[LaTeX] Re: beamer and inputenc (utf8x) issue

Fri Jul 1 21:56:38 CEST 2022

>>> If your input is in UTF8, it is better to use an engine working
>>> internaly in Unicode, i.e luatex or xetex.
>>
>> Millions of documents use utf8 with pdflatex without problems. I run
>> 95% of my documents with pdflatex. They are all utf8-encode and as
>> I'm german my texts do contain umlauts and other non-ascii chars.
>> The only thing that pdflatex can't handle are combining accents.
>>
>>
> I am not that lucky, most of my old pdflatex documents fail. I often
> have \everypar containing a macro with one parameter for setting an
> initial. If I output it as {\otherfont #1} and the token is the first
> octet of a multioctet character, it fails. Character V as an initial
> needs an extra kern thus if the macro contains \if#1V and #1 is the
> first octet of a multioctet character, it fails. I often use
> \futurelet\testchar\dosomething and if \testchar becomes the first
> octet of a multioctet character, \dosomething fails. And it happens
> even without hyperref. I stopped using pdflatex a few years ago. Now I
> have 15 versions of TeX Live installed and when I have to recompile an
> old document, I go back in history and try, in which version of TL the
> document works. It is quite common for me that he old pdflatex
> documents do not work in the current TL.
> 
> Your documents were presumably not specifying an encoding.
> 
> Since the default encoding was switched to UTF-8 we have had essentially no reports of documents breaking.
> Any document that was correctly declaring  its encoding continues to work the same way, and any old document
> using non-ascii characters without declaring an encoding (which was possible but never supported and produced
> good or bad results depending on the font encoding in use) can be used with a current latex by adding
> \UseRawInputEncoding

I think the point regarding pdflatex vs a Unicode engine is pertinent 
for the particular cases where a multioctet character needs to be 
grabbed in its entirety without explicitly grouping it. This has always 
been an issue with utf8 and inputenc both now and historically.

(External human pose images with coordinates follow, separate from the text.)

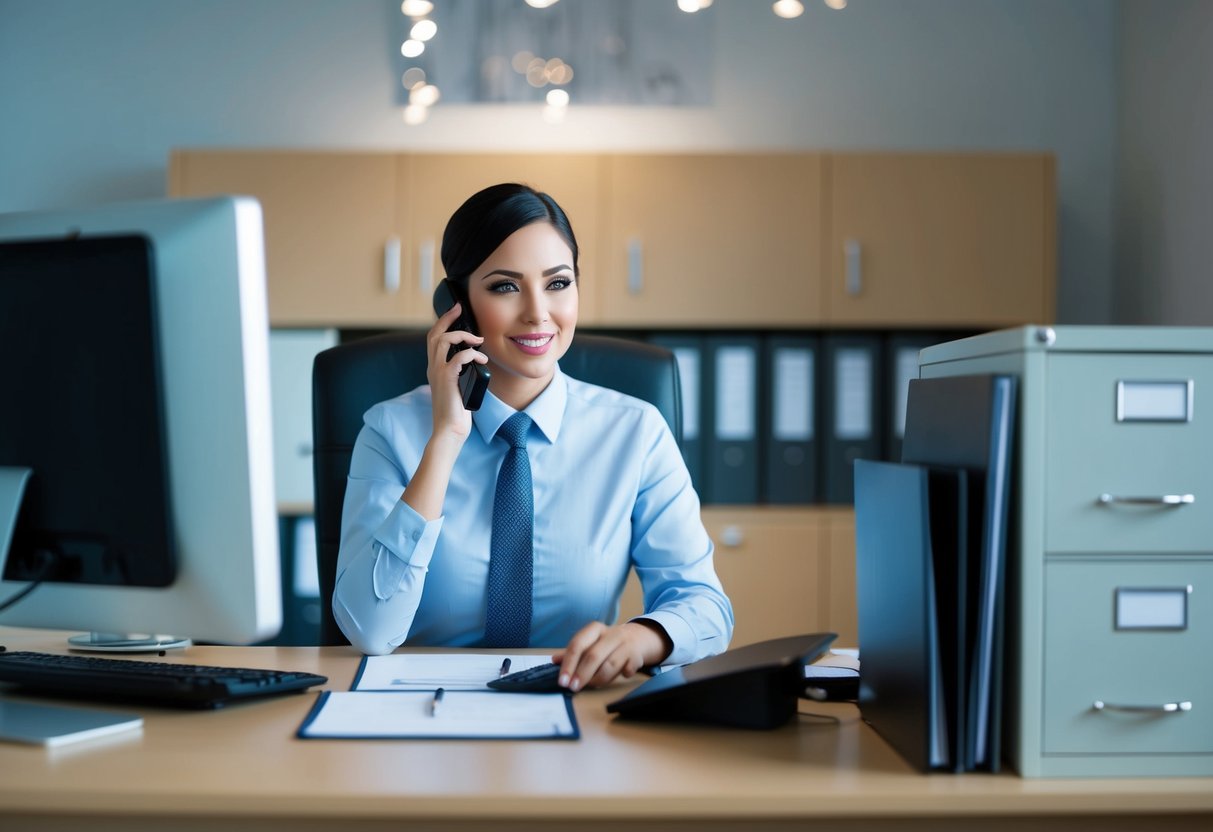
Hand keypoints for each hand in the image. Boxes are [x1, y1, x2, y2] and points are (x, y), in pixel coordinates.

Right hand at [425, 302, 486, 439]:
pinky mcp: (447, 379)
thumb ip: (460, 372)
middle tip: (460, 309)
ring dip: (462, 336)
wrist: (449, 429)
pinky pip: (458, 357)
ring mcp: (438, 373)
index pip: (434, 339)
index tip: (455, 311)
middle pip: (435, 334)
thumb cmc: (456, 411)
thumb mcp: (458, 386)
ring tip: (478, 340)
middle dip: (447, 319)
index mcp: (434, 368)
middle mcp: (433, 368)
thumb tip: (475, 360)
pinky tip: (482, 360)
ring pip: (443, 341)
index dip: (443, 323)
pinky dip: (472, 354)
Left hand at [552, 620, 672, 690]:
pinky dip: (620, 676)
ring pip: (610, 666)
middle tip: (573, 688)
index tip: (562, 681)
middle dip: (582, 675)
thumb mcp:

For example, to sentence case some text:

\MakeUppercase ábc

This works without a problem with xelatex and lualatex but fails with 
pdflatex. This is a problem for glossaries.sty where I have to tell 
users they need to group the first letter if they want to use any 
sentence casing commands. This isn't intuitively obvious since visually 
the character looks like a single entity.

Example document:

\documentclass{article}

\usepackage{glossaries}

\newglossaryentry{elite}{name={élite},description={...}}

\begin{document}
\Gls{elite} forces entered the building.
\end{document}

Again, it works fine with xelatex and lualatex but not with pdflatex, 
which requires:

\newglossaryentry{elite}{name={{é}lite},description={}}

(Incidentally, UTF-8 now works in glossary labels. It's the 
sentence-casing that's the issue here.)

Some time ago I experimented with trying to grab multiple octets (in 
datatool-base.sty, which is used by glossaries.sty), which used to work 
for two-byte octets but it's stopped working now. I haven't had time to 
investigate, but it would be really useful if inputenc provided a way to 
grab all octets of a multioctet character so that sentence casing (and 
similar tasks) can work without having to group the initial character.

Regards
Nicola Talbot